:: ENTRIES PROVIDED ::
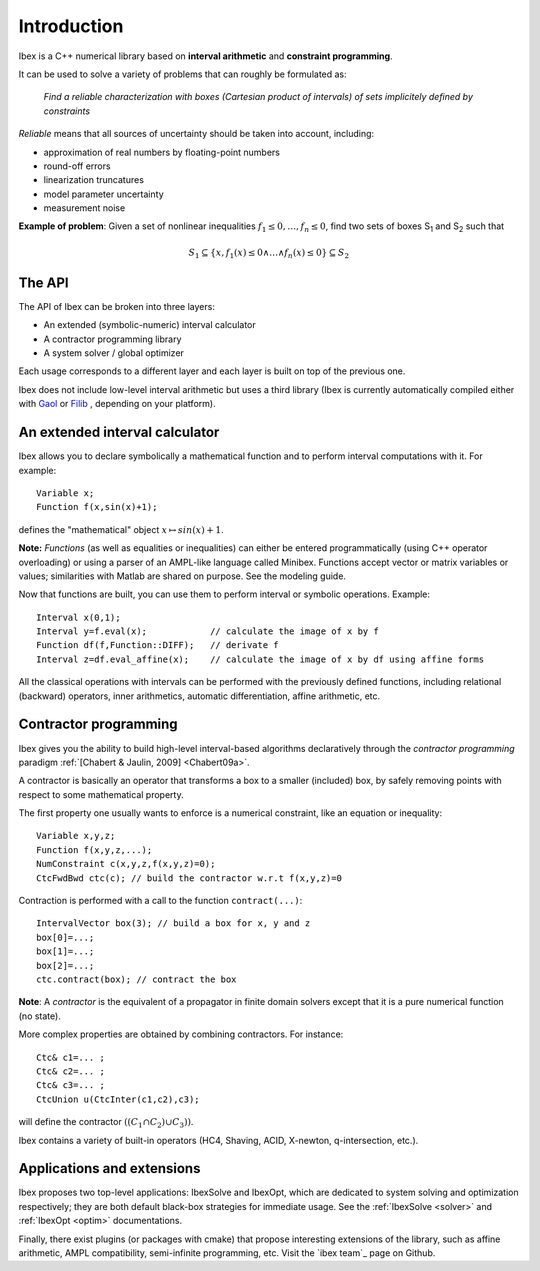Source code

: ====================================
 Introduction
====================================

Ibex is a C++ numerical library based on **interval arithmetic** and **constraint programming**.

It can be used to solve a variety of problems that can roughly be formulated as:

  *Find a reliable characterization with boxes (Cartesian product of intervals) of sets implicitely defined by constraints*


*Reliable* means that all sources of uncertainty should be taken into account, including:

- approximation of real numbers by floating-point numbers
- round-off errors
- linearization truncatures
- model parameter uncertainty
- measurement noise

.. image:: images/prob02.png
   :width: 300 px

**Example of problem**: Given a set of nonlinear inequalities :math:`f_1\leq0,\ldots,f_n\leq0`, find two sets of boxes S\ :sub:`1` and S\ :sub:`2` such that

.. math::
   S_1\subseteq \{ x, f_1(x)\leq0 \wedge \ldots \wedge f_n(x)\leq0\}\subseteq S_2

The API
---------------

The API of Ibex can be broken into three layers:

- An extended (symbolic-numeric) interval calculator
- A contractor programming library
- A system solver / global optimizer

Each usage corresponds to a different layer and each layer is built on top of the previous one.

Ibex does not include low-level interval arithmetic but uses a third library (Ibex is currently 
automatically compiled either with `Gaol`_ or `Filib`_ , depending on your platform).

.. It can be compiled with different existing implementations such as `Gaol`_, `Filib`_ or `Profil/Bias`_. 
.. It can also be linked with different linear solvers, `Cplex`_, `Soplex`_ or `CLP`_.

.. _Gaol: http://sourceforge.net/projects/gaol
.. _Filib: http://www2.math.uni-wuppertal.de/~xsc/software/filib.html
.. _Profil/Bias: http://www.ti3.tu-harburg.de/keil/profil/index_e.html
.. _Cplex: http://www.ibm.com/software/commerce/optimization/cplex-optimizer
.. _Soplex: http://soplex.zib.de
.. _CLP: https://projects.coin-or.org/Clp

An extended interval calculator
-------------------------------

Ibex allows you to declare symbolically a mathematical function and to perform interval computations with it. For example::

  Variable x;
  Function f(x,sin(x)+1);

defines the "mathematical" object :math:`x \mapsto sin(x)+1`.

**Note:** *Functions* (as well as equalities or inequalities) can either be entered programmatically (using C++ operator overloading) or using a parser of an AMPL-like language called Minibex. Functions accept vector or matrix variables or values; similarities with Matlab are shared on purpose. See the modeling guide.

Now that functions are built, you can use them to perform interval or symbolic operations. Example::

  Interval x(0,1);
  Interval y=f.eval(x);            // calculate the image of x by f 
  Function df(f,Function::DIFF);   // derivate f
  Interval z=df.eval_affine(x);    // calculate the image of x by df using affine forms

All the classical operations with intervals can be performed with the previously defined functions, including relational (backward) operators, inner arithmetics, automatic differentiation, affine arithmetic, etc.

Contractor programming
-------------------------------

Ibex gives you the ability to build high-level interval-based algorithms declaratively through the *contractor programming* paradigm  :ref:`[Chabert & Jaulin, 2009] <Chabert09a>`.

A contractor is basically an operator that transforms a box to a smaller (included) box, by safely removing points with respect to some mathematical property.

The first property one usually wants to enforce is a numerical constraint, like an equation or inequality::

  Variable x,y,z;
  Function f(x,y,z,...);
  NumConstraint c(x,y,z,f(x,y,z)=0);
  CtcFwdBwd ctc(c); // build the contractor w.r.t f(x,y,z)=0

.. _contractor programming: http://www.emn.fr/z-info/gchabe08/quimper.pdf

Contraction is performed with a call to the function ``contract(...)``::

  IntervalVector box(3); // build a box for x, y and z
  box[0]=...; 
  box[1]=...; 
  box[2]=...; 
  ctc.contract(box); // contract the box

**Note**: A *contractor* is the equivalent of a propagator in finite domain solvers except that it is a pure numerical function (no state).

More complex properties are obtained by combining contractors. For instance::

  Ctc& c1=... ;
  Ctc& c2=... ;
  Ctc& c3=... ;
  CtcUnion u(CtcInter(c1,c2),c3);

will define the contractor :math:`((C_1 \cap C_2) \cup C_3))`.

Ibex contains a variety of built-in operators (HC4, Shaving, ACID, X-newton, q-intersection, etc.). 

Applications and extensions
--------------------------------------

Ibex proposes two top-level applications: IbexSolve and IbexOpt, which are dedicated to system solving and optimization respectively; they
are both default black-box strategies for immediate usage. See the :ref:`IbexSolve <solver>` and :ref:`IbexOpt <optim>` documentations.

Finally, there exist plugins (or packages with cmake) that propose interesting extensions of the library, such as affine arithmetic,
AMPL compatibility, semi-infinite programming, etc. Visit the `ibex team`_ page on Github.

:: WRITTEN TASK ::
Give every entry above again, exactly, and keep all pictures out of it.

:: EXERCISE RESULT ::
Source code

: ====================================
 Introduction
====================================

Ibex is a C++ numerical library based on **interval arithmetic** and **constraint programming**.

It can be used to solve a variety of problems that can roughly be formulated as:

  *Find a reliable characterization with boxes (Cartesian product of intervals) of sets implicitely defined by constraints*


*Reliable* means that all sources of uncertainty should be taken into account, including:

- approximation of real numbers by floating-point numbers
- round-off errors
- linearization truncatures
- model parameter uncertainty
- measurement noise

.. image:: images/prob02.png
   :width: 300 px

**Example of problem**: Given a set of nonlinear inequalities :math:`f_1\leq0,\ldots,f_n\leq0`, find two sets of boxes S\ :sub:`1` and S\ :sub:`2` such that

.. math::
   S_1\subseteq \{ x, f_1(x)\leq0 \wedge \ldots \wedge f_n(x)\leq0\}\subseteq S_2

The API
---------------

The API of Ibex can be broken into three layers:

- An extended (symbolic-numeric) interval calculator
- A contractor programming library
- A system solver / global optimizer

Each usage corresponds to a different layer and each layer is built on top of the previous one.

Ibex does not include low-level interval arithmetic but uses a third library (Ibex is currently 
automatically compiled either with `Gaol`_ or `Filib`_ , depending on your platform).

.. It can be compiled with different existing implementations such as `Gaol`_, `Filib`_ or `Profil/Bias`_. 
.. It can also be linked with different linear solvers, `Cplex`_, `Soplex`_ or `CLP`_.

.. _Gaol: http://sourceforge.net/projects/gaol
.. _Filib: http://www2.math.uni-wuppertal.de/~xsc/software/filib.html
.. _Profil/Bias: http://www.ti3.tu-harburg.de/keil/profil/index_e.html
.. _Cplex: http://www.ibm.com/software/commerce/optimization/cplex-optimizer
.. _Soplex: http://soplex.zib.de
.. _CLP: https://projects.coin-or.org/Clp

An extended interval calculator
-------------------------------

Ibex allows you to declare symbolically a mathematical function and to perform interval computations with it. For example::

  Variable x;
  Function f(x,sin(x)+1);

defines the "mathematical" object :math:`x \mapsto sin(x)+1`.

**Note:** *Functions* (as well as equalities or inequalities) can either be entered programmatically (using C++ operator overloading) or using a parser of an AMPL-like language called Minibex. Functions accept vector or matrix variables or values; similarities with Matlab are shared on purpose. See the modeling guide.

Now that functions are built, you can use them to perform interval or symbolic operations. Example::

  Interval x(0,1);
  Interval y=f.eval(x);            // calculate the image of x by f 
  Function df(f,Function::DIFF);   // derivate f
  Interval z=df.eval_affine(x);    // calculate the image of x by df using affine forms

All the classical operations with intervals can be performed with the previously defined functions, including relational (backward) operators, inner arithmetics, automatic differentiation, affine arithmetic, etc.

Contractor programming
-------------------------------

Ibex gives you the ability to build high-level interval-based algorithms declaratively through the *contractor programming* paradigm  :ref:`[Chabert & Jaulin, 2009] <Chabert09a>`.

A contractor is basically an operator that transforms a box to a smaller (included) box, by safely removing points with respect to some mathematical property.

The first property one usually wants to enforce is a numerical constraint, like an equation or inequality::

  Variable x,y,z;
  Function f(x,y,z,...);
  NumConstraint c(x,y,z,f(x,y,z)=0);
  CtcFwdBwd ctc(c); // build the contractor w.r.t f(x,y,z)=0

.. _contractor programming: http://www.emn.fr/z-info/gchabe08/quimper.pdf

Contraction is performed with a call to the function ``contract(...)``::

  IntervalVector box(3); // build a box for x, y and z
  box[0]=...; 
  box[1]=...; 
  box[2]=...; 
  ctc.contract(box); // contract the box

**Note**: A *contractor* is the equivalent of a propagator in finite domain solvers except that it is a pure numerical function (no state).

More complex properties are obtained by combining contractors. For instance::

  Ctc& c1=... ;
  Ctc& c2=... ;
  Ctc& c3=... ;
  CtcUnion u(CtcInter(c1,c2),c3);

will define the contractor :math:`((C_1 \cap C_2) \cup C_3))`.

Ibex contains a variety of built-in operators (HC4, Shaving, ACID, X-newton, q-intersection, etc.). 

Applications and extensions
--------------------------------------

Ibex proposes two top-level applications: IbexSolve and IbexOpt, which are dedicated to system solving and optimization respectively; they
are both default black-box strategies for immediate usage. See the :ref:`IbexSolve <solver>` and :ref:`IbexOpt <optim>` documentations.

Finally, there exist plugins (or packages with cmake) that propose interesting extensions of the library, such as affine arithmetic,
AMPL compatibility, semi-infinite programming, etc. Visit the `ibex team`_ page on Github.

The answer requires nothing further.